De chico, mantuvo la insana costumbre de llevarse a la boca todo
aquello que su hambrienta consciencia considerara alimento y si
tenemos en cuenta que esta era de entendederas flexibles, no nos
extrañaría la cantidad de cosas que integraban esta lista; visto y
entendido lo cual, pudiera suponerse que su material constitución,
tras años y años de ingesta caótica y desesperada, estaría
compuesta de cualquier cosa menos de carnes humanas. Bajo el palio de
su boca podían pasar en procesión las hordas proteicas del Rey del
embutido y las mesnadas del pastelero, que todas eran bien recibidas;
por supuesto enjuagado en cualquier líquido que no supiera a
podredumbre o fuera de natural venenoso o corrosivo. Su padre, que
alguien, - seguro – tendrá en su seno, profetizaba sin recato la
eclosión violenta de su vástago… “Dios quiera que no pille a
nadie cerca”, decía entre las inconscientes risas de sus
contertulios de taberna. Juanón nunca tuvo miedo salvo del estómago
vacío; de eso se preocuparon los hados, su padre y un recatado
sentido del gasto.
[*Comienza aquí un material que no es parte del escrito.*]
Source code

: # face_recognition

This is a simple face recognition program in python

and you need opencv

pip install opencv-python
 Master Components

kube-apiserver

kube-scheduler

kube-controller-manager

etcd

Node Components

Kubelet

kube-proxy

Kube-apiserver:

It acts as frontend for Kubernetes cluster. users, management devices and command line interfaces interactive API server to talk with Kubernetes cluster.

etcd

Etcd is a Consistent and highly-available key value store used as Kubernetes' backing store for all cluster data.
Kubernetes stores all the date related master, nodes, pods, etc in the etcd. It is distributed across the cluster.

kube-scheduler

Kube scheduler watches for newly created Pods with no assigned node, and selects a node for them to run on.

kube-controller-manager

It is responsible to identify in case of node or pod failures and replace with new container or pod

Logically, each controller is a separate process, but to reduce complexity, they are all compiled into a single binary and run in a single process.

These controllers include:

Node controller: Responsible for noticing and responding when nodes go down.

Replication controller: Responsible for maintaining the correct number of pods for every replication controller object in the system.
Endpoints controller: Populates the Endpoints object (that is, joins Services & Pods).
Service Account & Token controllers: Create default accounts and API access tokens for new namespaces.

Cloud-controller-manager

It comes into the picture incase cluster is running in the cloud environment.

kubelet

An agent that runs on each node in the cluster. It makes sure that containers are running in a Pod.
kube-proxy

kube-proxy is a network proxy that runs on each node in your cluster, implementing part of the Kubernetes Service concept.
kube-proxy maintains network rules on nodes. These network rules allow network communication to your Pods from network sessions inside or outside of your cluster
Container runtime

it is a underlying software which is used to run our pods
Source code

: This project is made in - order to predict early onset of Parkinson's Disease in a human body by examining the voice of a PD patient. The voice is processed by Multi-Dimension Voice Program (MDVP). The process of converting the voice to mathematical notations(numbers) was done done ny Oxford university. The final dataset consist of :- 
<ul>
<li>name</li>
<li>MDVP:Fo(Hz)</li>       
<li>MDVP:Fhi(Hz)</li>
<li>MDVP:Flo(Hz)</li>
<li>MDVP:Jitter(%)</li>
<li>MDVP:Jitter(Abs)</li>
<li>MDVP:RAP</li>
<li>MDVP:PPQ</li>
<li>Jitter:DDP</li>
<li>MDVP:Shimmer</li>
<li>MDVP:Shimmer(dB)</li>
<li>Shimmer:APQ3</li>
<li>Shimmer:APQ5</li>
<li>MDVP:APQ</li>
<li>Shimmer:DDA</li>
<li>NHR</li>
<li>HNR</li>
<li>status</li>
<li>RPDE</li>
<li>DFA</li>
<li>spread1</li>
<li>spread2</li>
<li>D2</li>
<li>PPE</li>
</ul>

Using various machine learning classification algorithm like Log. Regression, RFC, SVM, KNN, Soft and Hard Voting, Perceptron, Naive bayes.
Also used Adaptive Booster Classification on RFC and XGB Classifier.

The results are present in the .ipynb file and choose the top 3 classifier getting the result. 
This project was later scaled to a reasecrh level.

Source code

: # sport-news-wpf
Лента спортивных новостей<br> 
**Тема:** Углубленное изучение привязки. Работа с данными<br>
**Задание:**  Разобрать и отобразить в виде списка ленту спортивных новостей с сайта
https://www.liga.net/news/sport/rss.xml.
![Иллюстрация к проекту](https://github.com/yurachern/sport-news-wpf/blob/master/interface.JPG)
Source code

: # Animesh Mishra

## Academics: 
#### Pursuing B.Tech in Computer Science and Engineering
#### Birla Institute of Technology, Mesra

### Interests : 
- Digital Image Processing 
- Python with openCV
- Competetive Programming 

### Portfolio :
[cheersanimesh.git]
Cuanto más dispuesto estaba su cuerpo a recibir
pitanza menos lo estaba su bolsillo a soltar dineros, que ya su
profético progenitor advirtiole que “la antesala de las tripas
huecas son las arcas secas” y tomó por los cuernos el dicho
llevándolo hasta sus últimas consecuencias.
Una
vez muertos padre y madre - de vergüenza dicen algunos –los
avatares hereditarios le hicieron partícipe de un rosario de
negocietes que, si bien, no parecían nada del otro barrio, si
dejaban caer un generoso e indeterminado goteo de ganancias en la
bolsa de su orondo propietario. Sin embargo, esta supuesta
benevolencia económica no cambió ni un ápice la miseria que
rodeaba su extensa humanidad. Su aliño indumentario más hubiera
debido serlo de una ensalada, de grasa que lo empapaba. Su casa
no era un lugar habitable sino de merodeo de lo desierto del lugar:
Mesa, silla, camastro y otra vez la sempiterna mugre que todo lo
cubría… Y su carácter… ¡Vaya carácter! Un tallo de rosal
pasado a contrapelo no haría tanto daño como una mirada suya
sazonada con su voz de grulla en vuelo. Sobre su nariz, apuntada de
rojo, sujetábanse una gafas de concha de las de antes, sin brillo,
con la patilla forrada de esparadrapo cual parihuela de rata pobre;
tras ellas, unos ojos encendidos de mísera inteligencia separados
por un fruncido entrecejo que servía de puente a una hilera de
hormigas negras que unían una ceja con la otra; todo ello orlado de
una mata de pelo que a fuerza de cortes “al uno”, tenía la
consistencia de un cepillo de cerdas y un color a medias entre el
negro y el gris enfermizo de su cuero cabelludo.